Taos town councilor and mayoral contender Darien Fernandez remains in the race.
A case questioning the legitimacy of his in-town listed residence ended when First Judicial District Judge David Thomson denied a petition filed against Town Clerk Renee Lucero, the official with whom candidates file election forms. The petition, called a Writ of Mandamus, requires an official to "perform their duty" and "correct an abuse of discretion," by finding Fernandez did not live at the address he listed on his declaration of candidacy.
Plaintiff Michael Miro filed the petition Feb. 9 against the town, saying that Taos mayoral candidate Darien Fernandez did not reside at the Taos address – 326 Montoya Street – listed on his declaration of candidacy form. A hearing in the case was held in Eighth Judicial District Court in Taos, Wednesday (Feb. 28) with Fernandez' removal from the ballot at stake in the case. The address had been challenged by community members and family alike in Taos, who said that Fernandez did not reside at the address and had no right to list the house as his residency for the campaign.
But the judge denied the petition and Fernandez will not be decertified as a candidate in the race, according to the court order.
"Now that this distraction is over, I’m focused on winning the election this Tuesday (March 6)," Fernandez said in a campaign press release. "I’m knocking on doors, making phone calls, and working hard for every vote."

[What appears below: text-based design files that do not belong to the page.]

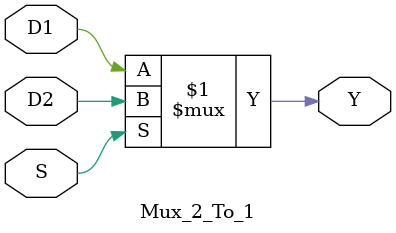
<source format=v>
`timescale 1ns / 1ps


module Mux_2_To_1(
    input S,
    input D1,
    input D2,
    output Y
    );
    
    //Defining module behaviour
    assign Y = S ? D2 : D1;
    
endmodule

</source>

Fernandez' father, David Fernandez, owns the property along with five other family co-owners. The house has been in the Fernandez family for more than 50 years and, according to family members, the children of the six owners are allowed to use the house as they please.
Town clerks must verify that the candidate's voter registration and address match on their candidacy declaration along with several other factors. According to the court order by Thomson, Fernandez' credentials made the cut and he was able to be certified by Lucero for candidacy.
Taos Mayor Dan Barrone, who is running for a second term, also faces a legal challenge to his residency. The case, filed by town councilor Judi Cantu, who is running for reelection, is scheduled for a hearing in district court in Las Vegas after the March 6 election.
State law regarding residency requirements for candidates is vague, leaving it open to interpretation.